I believe it is imperative for dojo-cho to train their students to become good teachers. The training should start at least 2nd kyu (brown belt level). A requirement for this rank and subsequent ranks is that he/she assists in specific classes. The teacher assigned to the class will act as a mentor and provide clear guidelines on how to assist in the class. A meeting after class can provide valuable feedback on how to present material and ways to help students learn in a non threatening way. What better place to learn to teaching skills than in the community where you have trust and a positive and supportive environment.

On a more global level, weekend seminars or retreats of a longer duration could provide an opportunity for a mini mentorship program or a continuing education component.  Continuing education could include classes that address organization, focus on children or adults, discuss the qualities that make for a good teacher and promote “best practice” when teaching Aikido continuing education. These sessions could provide an opportunity for teachers and student teachers share ideas and effective teaching methods when teaching Aikido. In addition, an organized teaching event could provide a students sandan (3rd degree black belt) and above to be paired with a featured teacher and share a class.
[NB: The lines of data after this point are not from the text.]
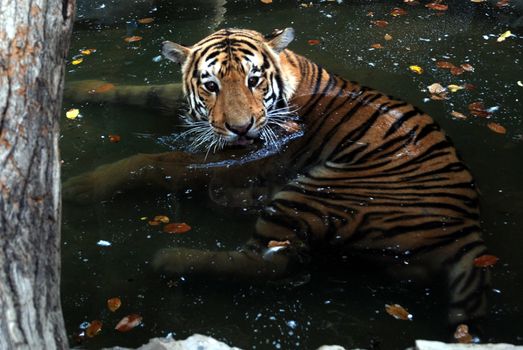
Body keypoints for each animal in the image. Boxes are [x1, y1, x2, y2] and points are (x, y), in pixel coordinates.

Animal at [64, 26, 492, 328]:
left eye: (254, 79)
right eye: (210, 85)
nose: (240, 128)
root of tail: (470, 232)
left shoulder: (249, 154)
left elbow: (156, 162)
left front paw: (81, 186)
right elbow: (145, 91)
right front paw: (76, 87)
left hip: (314, 191)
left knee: (271, 264)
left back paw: (170, 259)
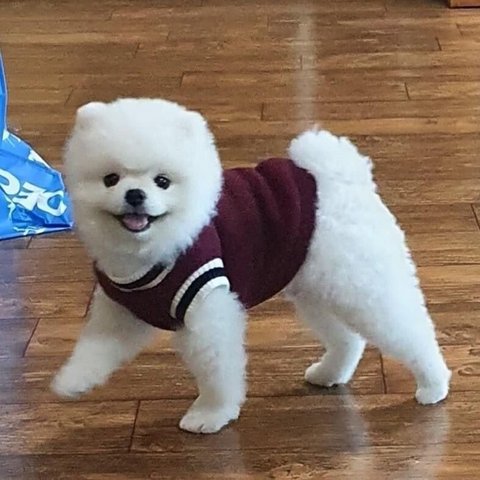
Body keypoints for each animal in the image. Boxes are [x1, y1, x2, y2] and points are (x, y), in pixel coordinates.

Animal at [52, 98, 451, 434]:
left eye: (162, 181)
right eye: (110, 179)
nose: (135, 195)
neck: (154, 253)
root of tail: (340, 177)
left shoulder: (207, 309)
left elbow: (217, 370)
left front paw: (210, 413)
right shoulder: (122, 308)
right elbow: (96, 347)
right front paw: (72, 380)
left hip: (361, 284)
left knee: (410, 330)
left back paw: (433, 383)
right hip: (316, 287)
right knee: (348, 338)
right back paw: (330, 372)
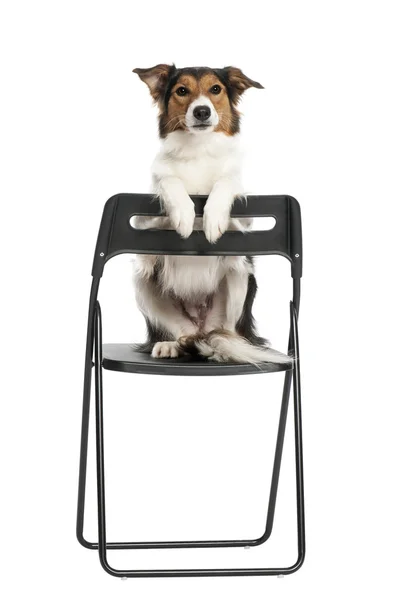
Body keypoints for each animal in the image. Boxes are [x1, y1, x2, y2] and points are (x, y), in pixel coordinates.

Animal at [131, 65, 290, 366]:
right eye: (182, 91)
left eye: (215, 89)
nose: (202, 111)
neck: (198, 150)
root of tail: (202, 330)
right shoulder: (144, 219)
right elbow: (168, 180)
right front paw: (184, 214)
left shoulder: (244, 221)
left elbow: (226, 182)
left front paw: (212, 218)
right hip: (142, 282)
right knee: (179, 330)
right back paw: (171, 345)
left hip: (241, 275)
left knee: (228, 330)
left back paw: (229, 347)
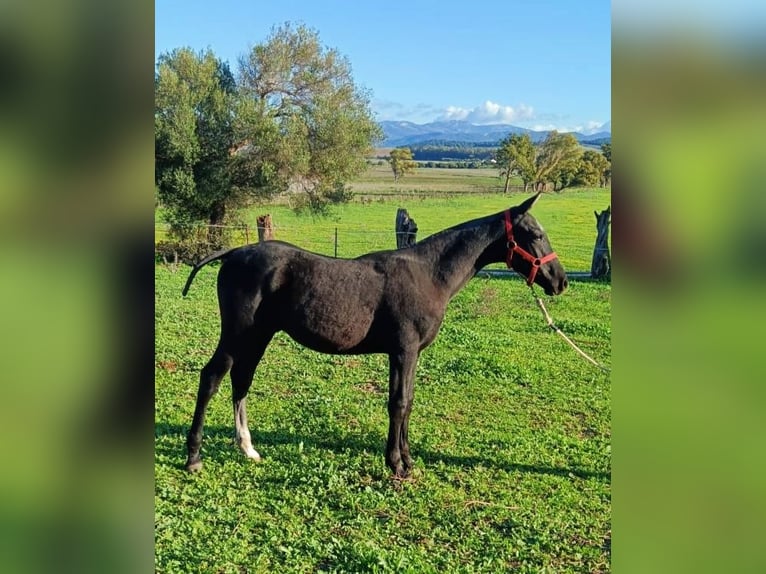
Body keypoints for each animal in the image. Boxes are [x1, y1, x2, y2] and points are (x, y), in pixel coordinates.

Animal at [183, 196, 568, 480]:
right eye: (535, 234)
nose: (559, 281)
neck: (429, 274)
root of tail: (234, 252)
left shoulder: (411, 354)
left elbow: (408, 401)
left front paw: (407, 460)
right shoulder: (403, 351)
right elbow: (397, 403)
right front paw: (396, 464)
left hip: (258, 336)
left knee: (241, 380)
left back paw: (248, 448)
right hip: (237, 334)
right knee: (212, 378)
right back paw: (194, 457)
The class may be structured so that both individuals teach techniques and/or Aikido concepts. Decisions can be made prior to the class regarding content and teaching strategies. Perhaps an hour class would be shared equally in two 30 minute sections. Or the instruction could be passed back and forth so one person teaches a technique and then the other person builds on that technique in some way. Perhaps 10 minute intervals would be the timeframe to share and expand an idea.

Aikido needs enthusiastic, talented, and creative teachers if it is going to flourish in years to come.  We need to develop effective teacher training programs and not assume that our students will learn to be good teachers through our example. There are so many wonderful and talented Aikido teachers who are wiling to share their breath of knowledge to help train students to be effective. They also are a valuable resource to those of us who teach and seek an avenue to refine our skills and reach our best level of potential as an Aikido teacher.